Bien que l’amiante soit interdite en France depuis 20 ans, les mesures visant à limiter l’exposition des personnes et de l’environnement sont plus strictes que jamais. Mais contrairement à ce matériau, d’autres substances dangereuses pour la santé humaine et la planète sont négligées. Or, la pollution des sols, en milieu urbain notamment, représente une problématique de taille.

Importance croissante du désamiantage des bâtiments

La lutte contre l’amiante est bien engagée, mais ce produit hautement cancérigène fait encore de nombreuses victimes. En effet, jusqu’à 30 à 40 ans après l’inhalation de ses fibres, des personnes peuvent être atteintes de maladies respiratoires graves, notamment d’un cancer du poumon et d’un mésothéliome pleural malin. Selon les experts, parmi les nouveaux cas diagnostiqués de ce cancer de la plèvre (la membrane qui recouvre les poumons), 9 hommes malades sur 10 ont été exposés à l’amiante durant leur vie professionnelle, 50 % d’entre eux ayant été employés du BTP.

Cette forte toxicité explique l’enjeu du désamiantage dans le respect de règles strictes visant à assurer la sécurité des intervenants et du reste de la population. Les entreprises qui effectuent les travaux de retrait ou de confinement d’amiante doivent ainsi être certifiées et se plier aux exigences de la norme NF X46-010. Le diagnostic amiante et son élimination sont d’autant plus cruciaux à l’heure actuelle avec l’accélération de la rénovation énergétique des logements.
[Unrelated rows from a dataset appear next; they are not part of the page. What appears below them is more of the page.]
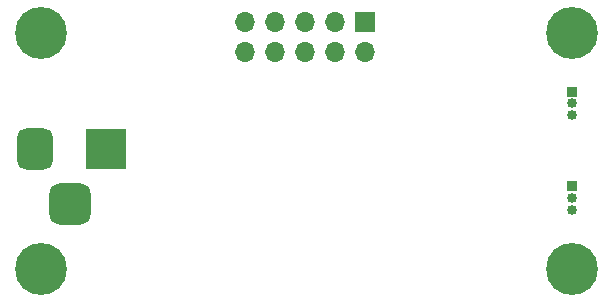
<source format=gbr>
%TF.GenerationSoftware,KiCad,Pcbnew,7.0.2-0*%
%TF.CreationDate,2023-10-10T16:02:43-04:00*%
%TF.ProjectId,WiringHarness,57697269-6e67-4486-9172-6e6573732e6b,rev?*%
%TF.SameCoordinates,Original*%
%TF.FileFunction,Soldermask,Bot*%
%TF.FilePolarity,Negative*%
%FSLAX46Y46*%
G04 Gerber Fmt 4.6, Leading zero omitted, Abs format (unit mm)*
G04 Created by KiCad (PCBNEW 7.0.2-0) date 2023-10-10 16:02:43*
%MOMM*%
%LPD*%
G01*
G04 APERTURE LIST*
G04 Aperture macros list*
%AMRoundRect*
0 Rectangle with rounded corners*
0 $1 Rounding radius*
0 $2 $3 $4 $5 $6 $7 $8 $9 X,Y pos of 4 corners*
0 Add a 4 corners polygon primitive as box body*
4,1,4,$2,$3,$4,$5,$6,$7,$8,$9,$2,$3,0*
0 Add four circle primitives for the rounded corners*
1,1,$1+$1,$2,$3*
1,1,$1+$1,$4,$5*
1,1,$1+$1,$6,$7*
1,1,$1+$1,$8,$9*
0 Add four rect primitives between the rounded corners*
20,1,$1+$1,$2,$3,$4,$5,0*
20,1,$1+$1,$4,$5,$6,$7,0*
20,1,$1+$1,$6,$7,$8,$9,0*
20,1,$1+$1,$8,$9,$2,$3,0*%
G04 Aperture macros list end*
%ADD10R,0.850000X0.850000*%
%ADD11O,0.850000X0.850000*%
%ADD12C,4.400000*%
%ADD13R,3.500000X3.500000*%
%ADD14RoundRect,0.750000X-0.750000X-1.000000X0.750000X-1.000000X0.750000X1.000000X-0.750000X1.000000X0*%
%ADD15RoundRect,0.875000X-0.875000X-0.875000X0.875000X-0.875000X0.875000X0.875000X-0.875000X0.875000X0*%
%ADD16R,1.700000X1.700000*%
%ADD17O,1.700000X1.700000*%
G04 APERTURE END LIST*
D10*
%TO.C,J3*%
X205000000Y-53000000D03*
D11*
X205000000Y-54000000D03*
X205000000Y-55000000D03*
%TD*%
D12*
%TO.C,H5*%
X160000000Y-40000000D03*
%TD*%
%TO.C,H3*%
X160000000Y-60000000D03*
%TD*%
D10*
%TO.C,J2*%
X205000000Y-45000000D03*
D11*
X205000000Y-46000000D03*
X205000000Y-47000000D03*
%TD*%
D13*
%TO.C,J1*%
X165512000Y-49842500D03*
D14*
X159512000Y-49842500D03*
D15*
X162512000Y-54542500D03*
%TD*%
D12*
%TO.C,H2*%
X205000000Y-60000000D03*
%TD*%
D16*
%TO.C,J4*%
X187452000Y-39116000D03*
D17*
X187452000Y-41656000D03*
X184912000Y-39116000D03*
X184912000Y-41656000D03*
X182372000Y-39116000D03*
X182372000Y-41656000D03*
X179832000Y-39116000D03*
X179832000Y-41656000D03*
X177292000Y-39116000D03*
X177292000Y-41656000D03*
%TD*%
D12*
%TO.C,H1*%
X205000000Y-40000000D03*
%TD*%
M02*

</source>
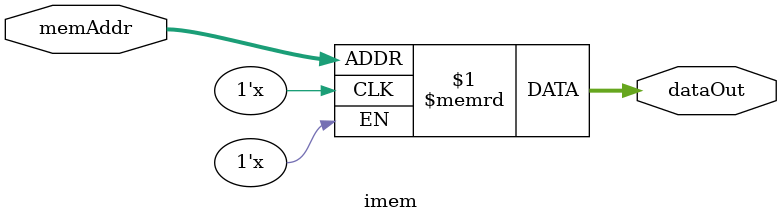
<source format=v>
`timescale 1ns/10ps

module imem (memAddr, dataOut);
	input  [0:7]   memAddr;   // Memory Read Address (8-bit)
	output [0:31]  dataOut;   // Memory READ Output Data

	// Memory Declaration
	reg [0:31] MEM[0:255];    // 32-wide, 256-deep memory

	// Asynchronous READ Operation
	assign dataOut = MEM[memAddr];
	
endmodule


</source>
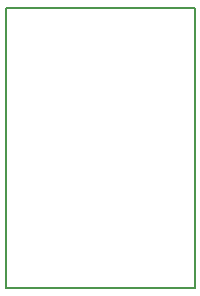
<source format=gbr>
G04 #@! TF.FileFunction,Other,User*
%FSLAX46Y46*%
G04 Gerber Fmt 4.6, Leading zero omitted, Abs format (unit mm)*
G04 Created by KiCad (PCBNEW 4.1.0-alpha+201606081201+6904~45~ubuntu14.04.1-product) date Tue Jun 14 12:01:43 2016*
%MOMM*%
%LPD*%
G01*
G04 APERTURE LIST*
%ADD10C,0.100000*%
%ADD11C,0.150000*%
G04 APERTURE END LIST*
D10*
D11*
X144384000Y-72537000D02*
X160384000Y-72537000D01*
X144384000Y-96237000D02*
X160384000Y-96237000D01*
X160384000Y-96237000D02*
X160384000Y-72537000D01*
X144384000Y-96237000D02*
X144384000Y-72537000D01*
M02*

</source>
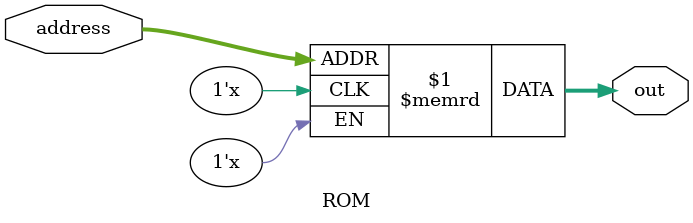
<source format=v>
`timescale 1ns / 1ps
module ROM(
    input [14:0] address,
    output [15:0] out
    );
 
reg[15:0] memory[32787:0];

assign out = memory[address];

endmodule

</source>
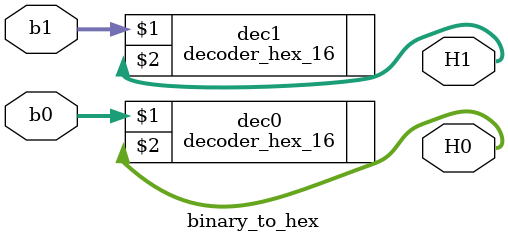
<source format=v>
module binary_to_hex(input [3:0] b1, b0,
			            output [0:6] H1, H0);
					
	decoder_hex_16 dec0(b0[3:0], H0[0:6]);
	decoder_hex_16 dec1(b1[3:0], H1[0:6]);
		
endmodule

</source>
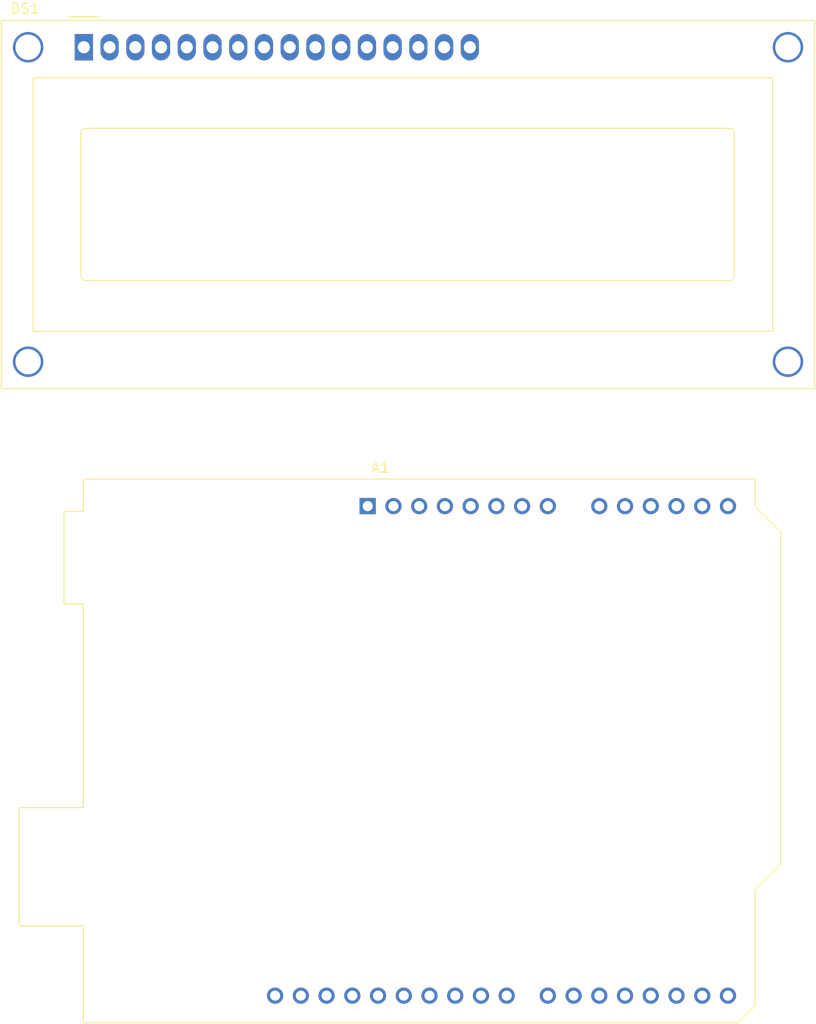
<source format=kicad_pcb>
(kicad_pcb
	(version 20240108)
	(generator "pcbnew")
	(generator_version "8.0")
	(general
		(thickness 1.6)
		(legacy_teardrops no)
	)
	(paper "A4")
	(layers
		(0 "F.Cu" signal)
		(31 "B.Cu" signal)
		(32 "B.Adhes" user "B.Adhesive")
		(33 "F.Adhes" user "F.Adhesive")
		(34 "B.Paste" user)
		(35 "F.Paste" user)
		(36 "B.SilkS" user "B.Silkscreen")
		(37 "F.SilkS" user "F.Silkscreen")
		(38 "B.Mask" user)
		(39 "F.Mask" user)
		(40 "Dwgs.User" user "User.Drawings")
		(41 "Cmts.User" user "User.Comments")
		(42 "Eco1.User" user "User.Eco1")
		(43 "Eco2.User" user "User.Eco2")
		(44 "Edge.Cuts" user)
		(45 "Margin" user)
		(46 "B.CrtYd" user "B.Courtyard")
		(47 "F.CrtYd" user "F.Courtyard")
		(48 "B.Fab" user)
		(49 "F.Fab" user)
		(50 "User.1" user)
		(51 "User.2" user)
		(52 "User.3" user)
		(53 "User.4" user)
		(54 "User.5" user)
		(55 "User.6" user)
		(56 "User.7" user)
		(57 "User.8" user)
		(58 "User.9" user)
	)
	(setup
		(pad_to_mask_clearance 0)
		(allow_soldermask_bridges_in_footprints no)
		(pcbplotparams
			(layerselection 0x00010fc_ffffffff)
			(plot_on_all_layers_selection 0x0000000_00000000)
			(disableapertmacros no)
			(usegerberextensions no)
			(usegerberattributes yes)
			(usegerberadvancedattributes yes)
			(creategerberjobfile yes)
			(dashed_line_dash_ratio 12.000000)
			(dashed_line_gap_ratio 3.000000)
			(svgprecision 4)
			(plotframeref no)
			(viasonmask no)
			(mode 1)
			(useauxorigin no)
			(hpglpennumber 1)
			(hpglpenspeed 20)
			(hpglpendiameter 15.000000)
			(pdf_front_fp_property_popups yes)
			(pdf_back_fp_property_popups yes)
			(dxfpolygonmode yes)
			(dxfimperialunits yes)
			(dxfusepcbnewfont yes)
			(psnegative no)
			(psa4output no)
			(plotreference yes)
			(plotvalue yes)
			(plotfptext yes)
			(plotinvisibletext no)
			(sketchpadsonfab no)
			(subtractmaskfromsilk no)
			(outputformat 1)
			(mirror no)
			(drillshape 1)
			(scaleselection 1)
			(outputdirectory "")
		)
	)
	(net 0 "")
	(net 1 "unconnected-(A1-D10-Pad25)")
	(net 2 "unconnected-(A1-D7-Pad22)")
	(net 3 "unconnected-(A1-D3-Pad18)")
	(net 4 "unconnected-(A1-SCL{slash}A5-Pad14)")
	(net 5 "unconnected-(A1-D4-Pad19)")
	(net 6 "unconnected-(A1-A3-Pad12)")
	(net 7 "unconnected-(A1-VIN-Pad8)")
	(net 8 "unconnected-(A1-NC-Pad1)")
	(net 9 "unconnected-(A1-GND-Pad7)")
	(net 10 "unconnected-(A1-D12-Pad27)")
	(net 11 "unconnected-(A1-GND-Pad6)")
	(net 12 "unconnected-(A1-SDA{slash}A4-Pad13)")
	(net 13 "unconnected-(A1-IOREF-Pad2)")
	(net 14 "unconnected-(A1-A0-Pad9)")
	(net 15 "unconnected-(A1-D5-Pad20)")
	(net 16 "unconnected-(A1-GND-Pad29)")
	(net 17 "unconnected-(A1-+5V-Pad5)")
	(net 18 "unconnected-(A1-3V3-Pad4)")
	(net 19 "unconnected-(A1-D6-Pad21)")
	(net 20 "unconnected-(A1-D8-Pad23)")
	(net 21 "unconnected-(A1-D2-Pad17)")
	(net 22 "unconnected-(A1-D11-Pad26)")
	(net 23 "unconnected-(A1-D9-Pad24)")
	(net 24 "unconnected-(A1-D13-Pad28)")
	(net 25 "unconnected-(A1-~{RESET}-Pad3)")
	(net 26 "unconnected-(A1-A1-Pad10)")
	(net 27 "unconnected-(A1-SCL{slash}A5-Pad32)")
	(net 28 "unconnected-(A1-D1{slash}TX-Pad16)")
	(net 29 "unconnected-(A1-D0{slash}RX-Pad15)")
	(net 30 "unconnected-(A1-A2-Pad11)")
	(net 31 "unconnected-(A1-SDA{slash}A4-Pad31)")
	(net 32 "unconnected-(A1-AREF-Pad30)")
	(net 33 "unconnected-(DS1-D6-Pad13)")
	(net 34 "unconnected-(DS1-VO-Pad3)")
	(net 35 "unconnected-(DS1-E-Pad6)")
	(net 36 "unconnected-(DS1-LED(+)-Pad15)")
	(net 37 "unconnected-(DS1-D0-Pad7)")
	(net 38 "unconnected-(DS1-LED(-)-Pad16)")
	(net 39 "unconnected-(DS1-R{slash}W-Pad5)")
	(net 40 "unconnected-(DS1-D1-Pad8)")
	(net 41 "unconnected-(DS1-D2-Pad9)")
	(net 42 "unconnected-(DS1-D3-Pad10)")
	(net 43 "unconnected-(DS1-VSS-Pad1)")
	(net 44 "unconnected-(DS1-RS-Pad4)")
	(net 45 "unconnected-(DS1-D4-Pad11)")
	(net 46 "unconnected-(DS1-VDD-Pad2)")
	(net 47 "unconnected-(DS1-D5-Pad12)")
	(net 48 "unconnected-(DS1-D7-Pad14)")
	(footprint "Display:WC1602A" (layer "F.Cu") (at 92.50052 48.9993))
	(footprint "Module:Arduino_UNO_R3" (layer "F.Cu") (at 120.52 94.24))
)

</source>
La pollution des sols urbains, une problématique majeure

Outre l’amiante, d’autres produits nocifs, voire cancérigènes (hydrocarbures, plomb et métaux lourds, mercure, nickel, benzène et trichloréthylène, arsenic, chrome…) doivent faire l’objet d’une réglementation adaptée, compte tenu de leur impact sanitaire.

En particulier dans les villes, les sols sont contaminés par ces matériaux et substances, sans qu’une loi spécifique n’encadre leur gestion durable. Or, avec la densification urbaine, des sites industriels vont accueillir de nouvelles constructions ou espaces collectifs (squares, parcs, jardins…). Enfin, le souhait des citadins de cultiver en ville pose la question de la qualité des sols.

Mobilisation de spécialistes pour des projets de dépollution complexes

Il reste que la diversité des milieux et des sources de pollution et de leur dégradation, des voies de transfert, etc., complique le « nettoyage » en profondeur nécessaire. Pour certains sites présentant un risque élevé, l’Agence de l’environnement et de la maîtrise de l’énergie (Ademe) conduit d’ailleurs la maîtrise d’ouvrage des opérations de dépollution.

Outre l’Ademe, l’intervention d’experts dans le traitement des friches industrielles polluées est indispensable pour les projets de réhabilitation et de remise en état. Ces missions impliquant également un désamiantage et une démolition en plus de la dépollution, sans compter l’aménagement urbain, une équipe pluridisciplinaire doit être mobilisée.Au sein des entreprises, de plus en plus nombreuses, qui œuvrent dans le domaine de la dépollution amiante, du déplombage, etc., les compétences et les équipements sont au rendez-vous. Les principaux défis qui restent sont une prise de conscience globale et un encadrement plus sévère.